There's no doubt that dengue is a devastating public health threat, that the world desperately needs a safe and effective vaccine, and that we've known for a very long time just how daunting a task making one would be. All reasons why this week's developments are so disappointing.
Hopefully the health risks to seronegative children vaccinated in the Philippines will prove to be minor - as suggested earlier this week by Sanofi -  but it may take years before its impact can be fully evaluated. 
Meanwhile, the big question is why - in light of concerns published more than 18 months ago - the mass vaccination of children went ahead anyway.  A question that appears destined to be settled by the courts, with the lawyers being the only guaranteed winners.

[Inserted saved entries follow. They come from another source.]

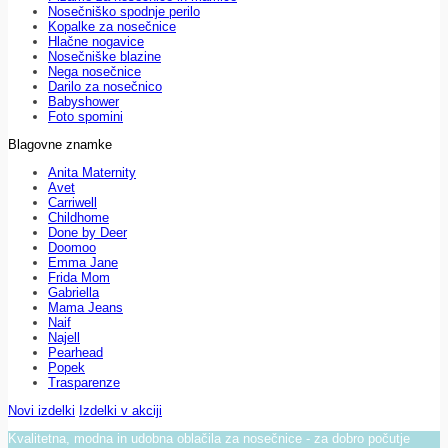
Nosečniško spodnje perilo
Kopalke za nosečnice
Hlačne nogavice
Nosečniške blazine
Nega nosečnice
Darilo za nosečnico
Babyshower
Foto spomini
Blagovne znamke
Anita Maternity
Avet
Carriwell
Childhome
Done by Deer
Doomoo
Emma Jane
Frida Mom
Gabriella
Mama Jeans
Naif
Najell
Pearhead
Popek
Trasparenze
Novi izdelki
Izdelki v akciji
Kvalitetna, modna in udobna oblačila za nosečnice - za dobro počutje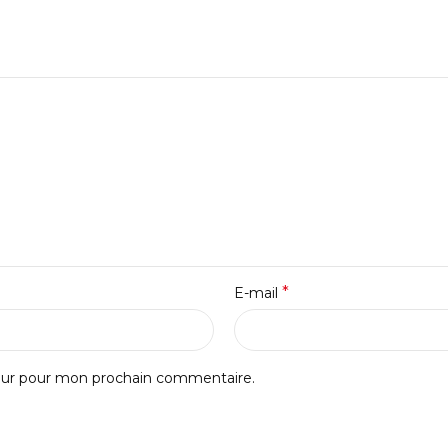
*
E-mail
teur pour mon prochain commentaire.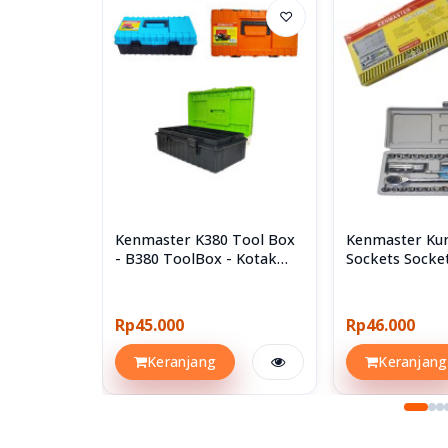
♡
Kenmaster K380 Tool Box
Kenmaster Kun
- B380 ToolBox - Kotak
Sockets Socke
Perkakas
40pcs 40 Pcs
Rp45.000
Rp46.000
Keranjang
Keranjang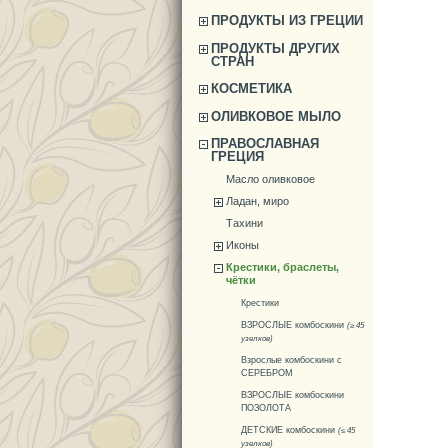
ПРОДУКТЫ ИЗ ГРЕЦИИ
ПРОДУКТЫ ДРУГИХ
СТРАН
КОСМЕТИКА
ОЛИВКОВОЕ МЫЛО
ПРАВОСЛАВНАЯ
ГРЕЦИЯ
Масло оливковое
Ладан, миро
Тахини
Иконы
Крестики, браслеты,
чётки
Крестики
ВЗРОСЛЫЕ комбоскини
(≥ 45
узелков)
Взрослые комбоскини с
СЕРЕБРОМ
ВЗРОСЛЫЕ комбоскини
ПОЗОЛОТА
ДЕТСКИЕ комбоскини
(≤ 45
узелков)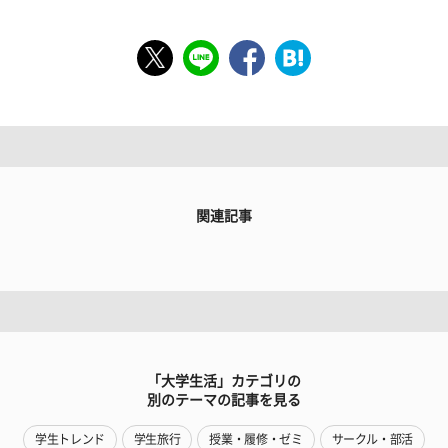
関連記事
「大学生活」カテゴリの
別のテーマの記事を見る
学生トレンド
学生旅行
授業・履修・ゼミ
サークル・部活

Undoubtedly, the biggest blow has been dealt to the public's perception of the safety of vaccines, and reputation of `Big Pharma' - both of which can ill afford the hit.
Regardless of culpability or fault, this very public debacle has handed the anti-vaccine crowd just the sort of hammer they need to pound away at all vaccines, not just Dengvaxia ™.
Sadly, this kind of negative publicity could easily result in a loss of faith in science and medicine that might cost millions of lives in the years ahead, and may seriously hinder the bringing to market of new, vitally needed, life-saving vaccines in the future.

In which case, we may all find ourselves on the losing side.